***** Records shown

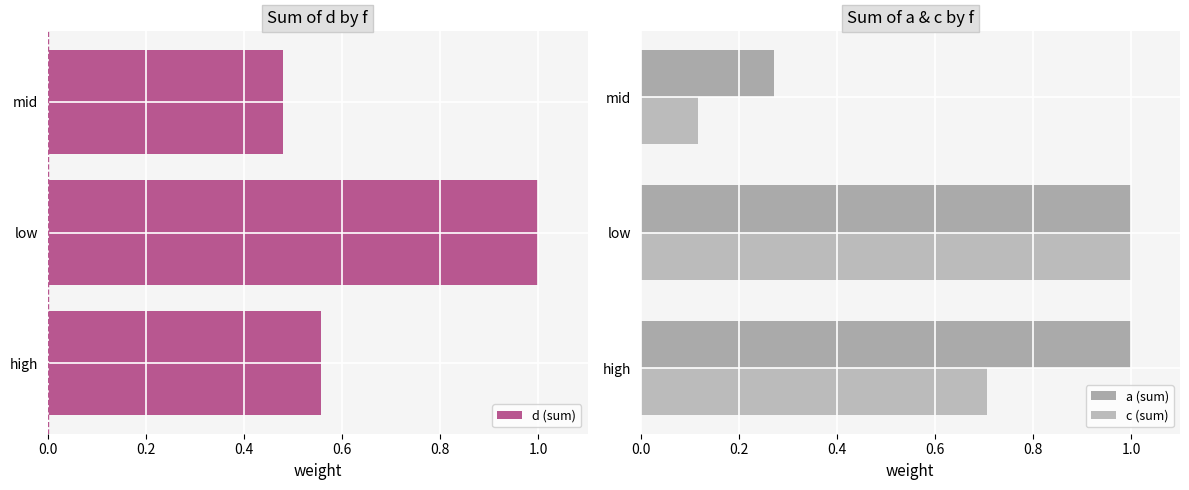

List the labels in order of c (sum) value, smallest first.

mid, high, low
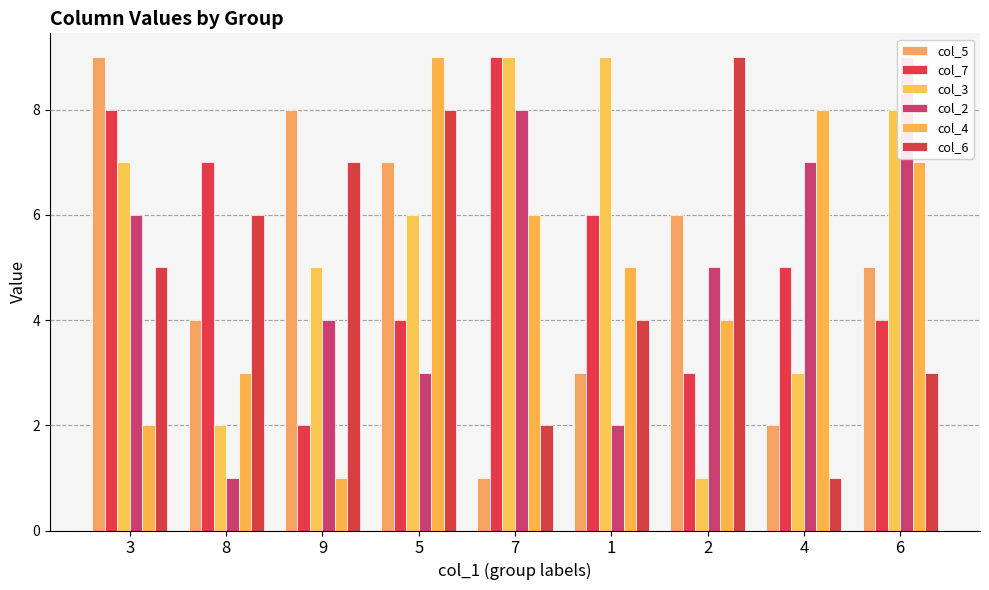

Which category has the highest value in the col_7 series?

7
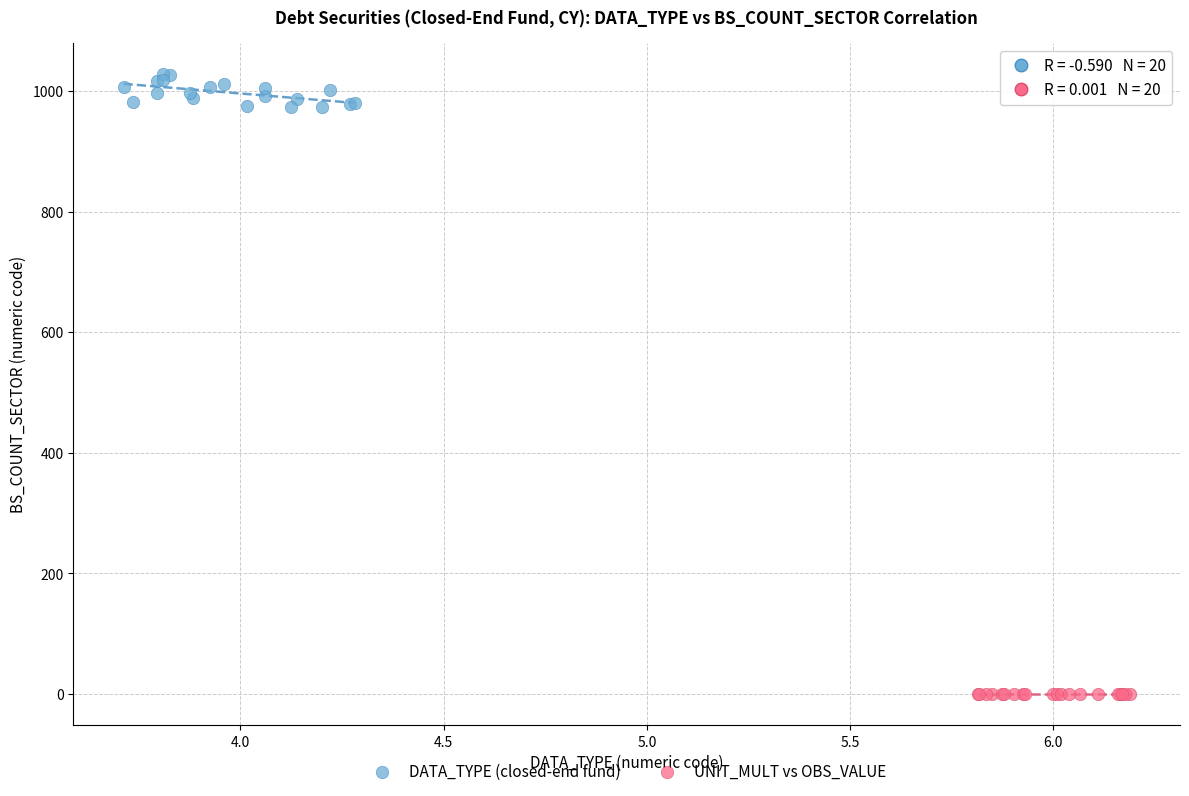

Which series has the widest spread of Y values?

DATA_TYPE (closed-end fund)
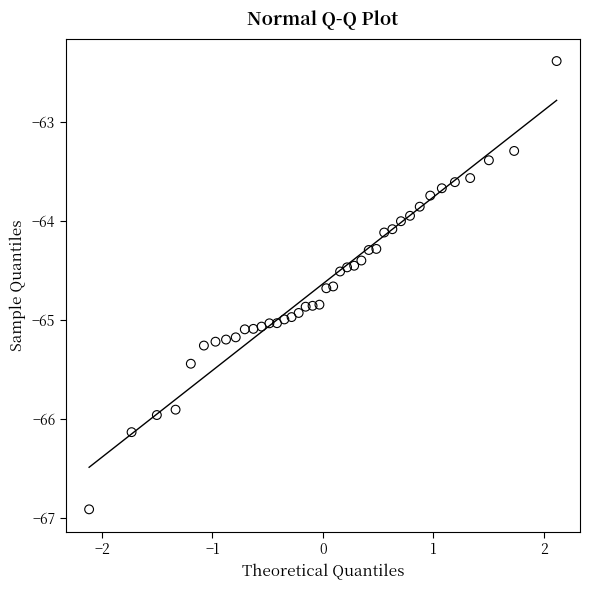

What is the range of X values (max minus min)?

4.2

**********

Work to complete >> Locate every line in the rows above that contains the word "series", and copy those lines. Only matches with the same uppercase and lowercase letters count.

Completed exercise >>
Which category has the highest value in the col_7 series?
Which series has the widest spread of Y values?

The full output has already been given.